*Instructions to follow*:
How many lines in the records below contain the word "Internet"? State that number and nothing more.

*Transcribed page contents*:
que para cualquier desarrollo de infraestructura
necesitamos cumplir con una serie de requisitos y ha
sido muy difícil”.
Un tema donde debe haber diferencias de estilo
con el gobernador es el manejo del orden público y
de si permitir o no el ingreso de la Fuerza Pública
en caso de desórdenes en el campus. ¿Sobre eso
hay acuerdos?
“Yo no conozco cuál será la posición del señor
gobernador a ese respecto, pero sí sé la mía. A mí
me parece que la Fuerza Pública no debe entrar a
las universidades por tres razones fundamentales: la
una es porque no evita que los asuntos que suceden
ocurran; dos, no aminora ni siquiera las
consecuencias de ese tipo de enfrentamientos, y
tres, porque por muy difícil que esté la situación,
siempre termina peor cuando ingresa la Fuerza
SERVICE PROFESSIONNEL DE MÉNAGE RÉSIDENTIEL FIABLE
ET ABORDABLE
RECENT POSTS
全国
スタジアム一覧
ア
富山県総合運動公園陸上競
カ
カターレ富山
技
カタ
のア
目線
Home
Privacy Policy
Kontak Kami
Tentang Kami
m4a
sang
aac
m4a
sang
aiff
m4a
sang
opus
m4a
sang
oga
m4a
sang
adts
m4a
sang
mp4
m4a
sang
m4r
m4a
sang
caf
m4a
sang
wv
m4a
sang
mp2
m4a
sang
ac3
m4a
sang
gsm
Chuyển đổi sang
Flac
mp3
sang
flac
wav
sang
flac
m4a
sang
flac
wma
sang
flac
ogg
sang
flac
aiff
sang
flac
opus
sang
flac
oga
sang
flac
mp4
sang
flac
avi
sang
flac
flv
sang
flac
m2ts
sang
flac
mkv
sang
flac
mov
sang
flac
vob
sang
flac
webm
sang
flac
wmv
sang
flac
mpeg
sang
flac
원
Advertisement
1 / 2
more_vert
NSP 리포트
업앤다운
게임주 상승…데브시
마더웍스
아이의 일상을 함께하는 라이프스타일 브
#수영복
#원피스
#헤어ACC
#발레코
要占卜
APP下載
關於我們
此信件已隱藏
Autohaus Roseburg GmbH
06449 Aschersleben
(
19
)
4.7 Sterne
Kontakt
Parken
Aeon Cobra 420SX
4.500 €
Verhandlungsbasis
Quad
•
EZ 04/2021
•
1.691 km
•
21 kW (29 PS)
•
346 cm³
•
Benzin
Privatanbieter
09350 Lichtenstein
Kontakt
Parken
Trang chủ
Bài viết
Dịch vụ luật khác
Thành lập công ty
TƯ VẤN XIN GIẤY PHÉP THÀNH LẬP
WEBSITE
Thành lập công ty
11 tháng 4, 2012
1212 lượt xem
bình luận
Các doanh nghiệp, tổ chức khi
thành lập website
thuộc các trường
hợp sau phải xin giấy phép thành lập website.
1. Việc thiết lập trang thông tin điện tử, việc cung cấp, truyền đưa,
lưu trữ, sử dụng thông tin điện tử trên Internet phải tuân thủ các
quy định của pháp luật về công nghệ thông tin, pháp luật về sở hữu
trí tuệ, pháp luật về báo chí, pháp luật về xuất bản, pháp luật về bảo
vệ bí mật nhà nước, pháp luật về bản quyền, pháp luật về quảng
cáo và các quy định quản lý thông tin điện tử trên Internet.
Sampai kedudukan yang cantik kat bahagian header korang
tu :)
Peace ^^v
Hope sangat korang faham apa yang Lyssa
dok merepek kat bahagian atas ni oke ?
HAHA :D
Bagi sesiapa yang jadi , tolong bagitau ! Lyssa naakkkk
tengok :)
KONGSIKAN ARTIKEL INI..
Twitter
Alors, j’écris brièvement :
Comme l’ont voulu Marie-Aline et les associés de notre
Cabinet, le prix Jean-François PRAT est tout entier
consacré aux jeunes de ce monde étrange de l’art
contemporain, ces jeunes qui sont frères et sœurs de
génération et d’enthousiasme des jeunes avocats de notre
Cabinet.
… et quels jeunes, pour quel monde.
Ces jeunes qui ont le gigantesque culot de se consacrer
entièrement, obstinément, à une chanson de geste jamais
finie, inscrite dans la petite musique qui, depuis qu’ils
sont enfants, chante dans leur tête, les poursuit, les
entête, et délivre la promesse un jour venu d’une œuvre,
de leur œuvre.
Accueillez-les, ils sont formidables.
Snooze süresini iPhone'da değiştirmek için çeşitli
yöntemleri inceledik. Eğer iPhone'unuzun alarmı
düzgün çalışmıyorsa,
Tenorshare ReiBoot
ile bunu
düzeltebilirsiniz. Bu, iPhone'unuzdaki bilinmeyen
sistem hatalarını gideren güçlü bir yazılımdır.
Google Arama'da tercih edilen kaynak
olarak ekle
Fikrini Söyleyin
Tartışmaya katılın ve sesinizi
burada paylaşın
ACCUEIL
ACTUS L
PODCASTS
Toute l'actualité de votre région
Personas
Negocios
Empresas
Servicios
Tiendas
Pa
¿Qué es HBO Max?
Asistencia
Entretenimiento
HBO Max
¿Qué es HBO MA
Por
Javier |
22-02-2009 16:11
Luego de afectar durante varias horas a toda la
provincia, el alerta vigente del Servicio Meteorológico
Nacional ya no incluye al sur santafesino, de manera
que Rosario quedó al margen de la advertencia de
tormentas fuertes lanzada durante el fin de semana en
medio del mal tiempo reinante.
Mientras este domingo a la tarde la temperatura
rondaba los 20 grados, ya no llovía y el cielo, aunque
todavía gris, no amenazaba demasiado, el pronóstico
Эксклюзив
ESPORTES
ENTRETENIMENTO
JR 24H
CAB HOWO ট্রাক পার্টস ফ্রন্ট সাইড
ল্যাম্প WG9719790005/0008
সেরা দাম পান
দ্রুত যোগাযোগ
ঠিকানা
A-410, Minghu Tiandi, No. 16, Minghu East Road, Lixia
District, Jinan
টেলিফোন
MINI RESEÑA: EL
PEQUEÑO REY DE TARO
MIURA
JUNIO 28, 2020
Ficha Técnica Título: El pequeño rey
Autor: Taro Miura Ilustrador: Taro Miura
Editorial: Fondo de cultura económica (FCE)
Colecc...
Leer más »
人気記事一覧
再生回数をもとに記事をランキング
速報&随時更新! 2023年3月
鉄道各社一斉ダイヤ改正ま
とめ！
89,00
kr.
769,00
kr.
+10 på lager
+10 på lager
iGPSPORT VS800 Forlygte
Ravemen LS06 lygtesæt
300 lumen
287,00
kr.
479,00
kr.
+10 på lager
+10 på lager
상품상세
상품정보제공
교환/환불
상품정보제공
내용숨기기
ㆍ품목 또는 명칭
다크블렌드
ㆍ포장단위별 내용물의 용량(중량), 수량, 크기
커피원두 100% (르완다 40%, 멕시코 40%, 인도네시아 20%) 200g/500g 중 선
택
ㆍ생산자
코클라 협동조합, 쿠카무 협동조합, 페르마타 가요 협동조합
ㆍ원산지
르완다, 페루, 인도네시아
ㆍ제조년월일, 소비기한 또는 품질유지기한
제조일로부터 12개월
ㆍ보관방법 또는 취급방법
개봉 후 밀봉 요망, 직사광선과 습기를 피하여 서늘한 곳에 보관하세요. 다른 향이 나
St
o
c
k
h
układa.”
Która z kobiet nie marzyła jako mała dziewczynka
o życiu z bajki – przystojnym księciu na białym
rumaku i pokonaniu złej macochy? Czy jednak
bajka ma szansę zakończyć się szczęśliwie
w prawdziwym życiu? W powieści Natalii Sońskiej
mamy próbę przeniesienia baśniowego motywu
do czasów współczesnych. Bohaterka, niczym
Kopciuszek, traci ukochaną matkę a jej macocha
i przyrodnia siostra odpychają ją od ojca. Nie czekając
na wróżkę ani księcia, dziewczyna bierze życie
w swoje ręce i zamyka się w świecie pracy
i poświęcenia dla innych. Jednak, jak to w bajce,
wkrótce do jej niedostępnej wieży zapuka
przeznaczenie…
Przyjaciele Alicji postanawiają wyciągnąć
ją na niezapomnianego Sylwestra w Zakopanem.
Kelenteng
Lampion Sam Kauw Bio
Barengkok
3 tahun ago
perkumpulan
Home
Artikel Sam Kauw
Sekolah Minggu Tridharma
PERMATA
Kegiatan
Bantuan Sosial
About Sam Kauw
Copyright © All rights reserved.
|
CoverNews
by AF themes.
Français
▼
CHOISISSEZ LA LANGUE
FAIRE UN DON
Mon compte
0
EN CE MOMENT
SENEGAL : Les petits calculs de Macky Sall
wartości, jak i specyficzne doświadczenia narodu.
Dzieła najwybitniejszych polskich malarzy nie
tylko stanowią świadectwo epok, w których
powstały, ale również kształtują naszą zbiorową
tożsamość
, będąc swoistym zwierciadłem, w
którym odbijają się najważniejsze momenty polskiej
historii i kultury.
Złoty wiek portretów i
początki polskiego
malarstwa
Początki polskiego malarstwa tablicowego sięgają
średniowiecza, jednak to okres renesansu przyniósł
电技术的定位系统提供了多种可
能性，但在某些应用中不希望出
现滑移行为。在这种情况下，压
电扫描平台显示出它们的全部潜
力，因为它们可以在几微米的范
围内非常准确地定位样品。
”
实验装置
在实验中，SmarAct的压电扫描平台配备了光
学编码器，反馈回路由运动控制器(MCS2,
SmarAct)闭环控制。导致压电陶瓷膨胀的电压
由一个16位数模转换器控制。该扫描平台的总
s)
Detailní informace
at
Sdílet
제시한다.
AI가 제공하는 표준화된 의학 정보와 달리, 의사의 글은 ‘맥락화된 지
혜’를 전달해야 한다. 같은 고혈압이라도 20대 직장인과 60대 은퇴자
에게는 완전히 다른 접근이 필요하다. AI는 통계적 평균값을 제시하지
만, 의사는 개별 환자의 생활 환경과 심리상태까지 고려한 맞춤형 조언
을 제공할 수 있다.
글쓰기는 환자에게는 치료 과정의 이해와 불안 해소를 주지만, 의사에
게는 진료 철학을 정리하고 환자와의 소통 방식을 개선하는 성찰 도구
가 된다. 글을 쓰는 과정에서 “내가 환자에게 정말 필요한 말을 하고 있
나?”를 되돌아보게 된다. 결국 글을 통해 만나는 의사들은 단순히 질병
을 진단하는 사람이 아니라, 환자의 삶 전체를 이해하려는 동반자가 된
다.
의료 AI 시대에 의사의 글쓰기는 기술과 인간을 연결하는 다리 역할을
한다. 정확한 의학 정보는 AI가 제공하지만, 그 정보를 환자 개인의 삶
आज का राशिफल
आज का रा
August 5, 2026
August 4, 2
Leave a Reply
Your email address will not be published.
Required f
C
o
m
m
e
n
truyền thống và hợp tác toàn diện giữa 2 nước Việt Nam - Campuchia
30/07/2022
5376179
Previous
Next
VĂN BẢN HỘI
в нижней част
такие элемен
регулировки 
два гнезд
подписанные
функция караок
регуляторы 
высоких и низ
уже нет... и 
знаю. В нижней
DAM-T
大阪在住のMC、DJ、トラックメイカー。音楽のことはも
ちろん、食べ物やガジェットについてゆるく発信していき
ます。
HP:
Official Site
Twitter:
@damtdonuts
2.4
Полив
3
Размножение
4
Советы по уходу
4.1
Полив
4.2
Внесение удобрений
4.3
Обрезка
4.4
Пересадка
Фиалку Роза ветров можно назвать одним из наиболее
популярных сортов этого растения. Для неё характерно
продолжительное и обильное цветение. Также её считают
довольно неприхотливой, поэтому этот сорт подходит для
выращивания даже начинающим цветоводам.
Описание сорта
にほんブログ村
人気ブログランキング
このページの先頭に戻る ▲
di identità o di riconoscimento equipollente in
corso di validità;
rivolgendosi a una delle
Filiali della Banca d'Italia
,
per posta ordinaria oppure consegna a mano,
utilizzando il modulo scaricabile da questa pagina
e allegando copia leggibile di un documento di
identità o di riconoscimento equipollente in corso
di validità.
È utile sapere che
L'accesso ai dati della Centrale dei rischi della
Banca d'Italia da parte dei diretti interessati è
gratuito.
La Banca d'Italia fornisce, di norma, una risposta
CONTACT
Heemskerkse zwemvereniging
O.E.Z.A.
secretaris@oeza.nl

*Solution*:
2